STANĚK Ján RIAD Abanoub LE Adam BERNÁT Matěj HAMMAL Milad AZAR Basel

Year of publication 2022
Type Article in Periodical
Magazine / Source Materials
MU Faculty or unit

Faculty of Medicine

Citation
Web https://www.mdpi.com/1996-1944/15/1/312
Doi http://dx.doi.org/10.3390/ma15010312
Keywords cohort studies; complications; dental cements; inlay; onlay; overlay; resin cements; survival rate
Description The purpose of this study was to evaluate clinical performance, survival, and complications of indirect composite inlays, onlays, and overlays on posterior teeth. Digital records of 282 patients treated between 2014 and 2018 were accessed and analyzed retrospectively. The included patients received 469 composite restorations luted with seven different resin-based types of cement, i.e., Filtek Ultimate Flow, Enamel Plus, Relyx Ultimate, Harvard Premium Flow, Relyx Unicem, Filtek Bulk Fill Flowable, and Filtek Ultimate. The restorations had been clinically and radiographically evaluated annually. The mechanical and clinical complications, e.g., debonding, fracture, and secondary caries, were evaluated and recorded. The examined restorations exhibited a high survival rate (84.9%), and failure was found in only 71 cases. Fracture was the most common cause (n = 36), followed by prosthetic work release (n = 19) and secondary caries (n = 16).
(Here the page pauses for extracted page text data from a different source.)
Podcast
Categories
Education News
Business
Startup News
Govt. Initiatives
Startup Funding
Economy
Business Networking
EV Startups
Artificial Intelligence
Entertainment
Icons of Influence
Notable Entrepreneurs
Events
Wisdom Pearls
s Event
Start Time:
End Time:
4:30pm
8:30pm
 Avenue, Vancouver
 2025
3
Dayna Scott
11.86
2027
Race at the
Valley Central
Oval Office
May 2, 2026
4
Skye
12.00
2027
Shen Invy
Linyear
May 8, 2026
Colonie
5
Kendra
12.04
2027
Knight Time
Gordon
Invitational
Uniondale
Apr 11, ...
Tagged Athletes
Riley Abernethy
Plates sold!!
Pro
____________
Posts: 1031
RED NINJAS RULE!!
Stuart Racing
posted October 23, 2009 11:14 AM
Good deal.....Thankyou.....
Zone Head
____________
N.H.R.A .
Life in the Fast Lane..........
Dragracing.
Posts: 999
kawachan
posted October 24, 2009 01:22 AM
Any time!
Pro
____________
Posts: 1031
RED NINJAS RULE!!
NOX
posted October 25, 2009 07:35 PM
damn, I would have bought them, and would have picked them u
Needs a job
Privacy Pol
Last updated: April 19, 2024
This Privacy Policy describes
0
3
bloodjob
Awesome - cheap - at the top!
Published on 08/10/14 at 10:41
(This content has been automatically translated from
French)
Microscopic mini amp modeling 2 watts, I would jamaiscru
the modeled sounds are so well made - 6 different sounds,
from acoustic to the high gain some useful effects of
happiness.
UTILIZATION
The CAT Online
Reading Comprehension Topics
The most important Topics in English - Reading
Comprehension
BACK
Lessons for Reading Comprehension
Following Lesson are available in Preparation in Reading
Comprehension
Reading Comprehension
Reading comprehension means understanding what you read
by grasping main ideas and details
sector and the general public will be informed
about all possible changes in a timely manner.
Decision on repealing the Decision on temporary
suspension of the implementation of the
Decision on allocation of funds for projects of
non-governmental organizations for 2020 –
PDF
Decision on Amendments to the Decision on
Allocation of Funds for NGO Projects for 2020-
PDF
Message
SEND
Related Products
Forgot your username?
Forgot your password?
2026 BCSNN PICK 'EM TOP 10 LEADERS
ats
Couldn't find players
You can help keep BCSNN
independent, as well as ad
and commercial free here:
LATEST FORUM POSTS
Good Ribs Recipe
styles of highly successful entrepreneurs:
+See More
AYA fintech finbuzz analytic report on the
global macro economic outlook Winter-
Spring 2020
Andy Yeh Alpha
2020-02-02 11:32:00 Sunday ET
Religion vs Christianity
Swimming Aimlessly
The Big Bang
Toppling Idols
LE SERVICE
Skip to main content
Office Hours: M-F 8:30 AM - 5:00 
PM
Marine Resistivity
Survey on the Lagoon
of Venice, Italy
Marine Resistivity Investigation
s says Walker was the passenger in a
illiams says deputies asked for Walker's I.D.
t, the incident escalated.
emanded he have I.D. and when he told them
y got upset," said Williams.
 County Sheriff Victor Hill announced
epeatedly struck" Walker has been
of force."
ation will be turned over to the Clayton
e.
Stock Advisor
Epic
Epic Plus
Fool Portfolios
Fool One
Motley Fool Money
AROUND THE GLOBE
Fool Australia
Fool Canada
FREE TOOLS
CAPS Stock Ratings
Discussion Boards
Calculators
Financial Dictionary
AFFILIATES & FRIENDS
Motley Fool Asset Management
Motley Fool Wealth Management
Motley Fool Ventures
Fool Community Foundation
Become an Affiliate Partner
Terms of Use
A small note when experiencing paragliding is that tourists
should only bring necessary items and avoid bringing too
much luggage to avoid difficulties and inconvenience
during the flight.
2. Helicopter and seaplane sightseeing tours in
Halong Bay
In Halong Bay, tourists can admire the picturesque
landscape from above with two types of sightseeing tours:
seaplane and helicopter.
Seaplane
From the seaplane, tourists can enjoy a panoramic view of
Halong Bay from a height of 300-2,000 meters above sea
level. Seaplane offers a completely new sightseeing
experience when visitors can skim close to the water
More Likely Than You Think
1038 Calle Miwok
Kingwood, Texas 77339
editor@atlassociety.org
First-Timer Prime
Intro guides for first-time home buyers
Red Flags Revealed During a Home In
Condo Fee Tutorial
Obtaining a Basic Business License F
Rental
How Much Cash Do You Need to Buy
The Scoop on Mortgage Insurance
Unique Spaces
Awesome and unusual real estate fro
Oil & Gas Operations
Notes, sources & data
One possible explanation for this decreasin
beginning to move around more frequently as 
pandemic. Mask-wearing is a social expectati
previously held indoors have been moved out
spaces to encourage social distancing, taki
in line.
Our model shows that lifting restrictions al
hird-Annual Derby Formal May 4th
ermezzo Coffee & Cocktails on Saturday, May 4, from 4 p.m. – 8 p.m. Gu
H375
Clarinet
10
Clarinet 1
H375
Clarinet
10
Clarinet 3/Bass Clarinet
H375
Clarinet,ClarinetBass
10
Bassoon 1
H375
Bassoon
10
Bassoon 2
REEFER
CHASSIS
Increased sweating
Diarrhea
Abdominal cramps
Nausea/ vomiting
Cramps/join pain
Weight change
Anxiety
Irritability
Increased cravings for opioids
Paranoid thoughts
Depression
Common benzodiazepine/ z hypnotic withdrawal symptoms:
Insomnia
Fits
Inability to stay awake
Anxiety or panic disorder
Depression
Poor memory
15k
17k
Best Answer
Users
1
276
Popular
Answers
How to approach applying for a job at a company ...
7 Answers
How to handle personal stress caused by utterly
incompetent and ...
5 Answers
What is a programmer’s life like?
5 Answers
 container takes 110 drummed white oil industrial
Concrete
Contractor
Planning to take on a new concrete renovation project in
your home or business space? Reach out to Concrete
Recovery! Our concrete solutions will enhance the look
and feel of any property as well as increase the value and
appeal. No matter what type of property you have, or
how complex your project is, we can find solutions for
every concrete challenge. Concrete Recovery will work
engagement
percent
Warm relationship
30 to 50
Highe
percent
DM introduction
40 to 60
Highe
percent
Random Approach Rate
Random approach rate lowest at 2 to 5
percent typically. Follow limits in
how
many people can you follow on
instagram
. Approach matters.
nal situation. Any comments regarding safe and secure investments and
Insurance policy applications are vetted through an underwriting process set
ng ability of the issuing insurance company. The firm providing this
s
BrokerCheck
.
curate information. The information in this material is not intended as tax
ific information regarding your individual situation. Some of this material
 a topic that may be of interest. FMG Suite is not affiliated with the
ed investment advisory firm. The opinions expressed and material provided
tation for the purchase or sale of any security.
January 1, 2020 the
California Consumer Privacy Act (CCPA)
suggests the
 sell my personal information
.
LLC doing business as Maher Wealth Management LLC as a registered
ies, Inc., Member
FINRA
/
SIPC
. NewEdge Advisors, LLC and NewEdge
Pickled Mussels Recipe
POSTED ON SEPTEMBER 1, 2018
There was a statistically significant difference between failure and cement material (Sig. < 0.001); the composite-based cements (87.2%) had a high survival rate compared to the resin-based cement (72.7%). Similarly, the cements with high viscosity (90.2%) had significantly higher survival rates than the low-viscosity cements (78.9%). Moreover, onlays showed higher longevity compared to overlays (Sig. = 0.007), and patients aged under 55 years showed less complications (Sig. = 0.036). Indirect composite restoration was a successful solution to tooth structure loss. The material of the cementation is an important part of the success. Higher survival rate was found in our study when the fixation materials with high viscosity were used, thus suggesting using these materials with indirect restorations. Composite-based cements had significantly higher survival rate than resin-based cements.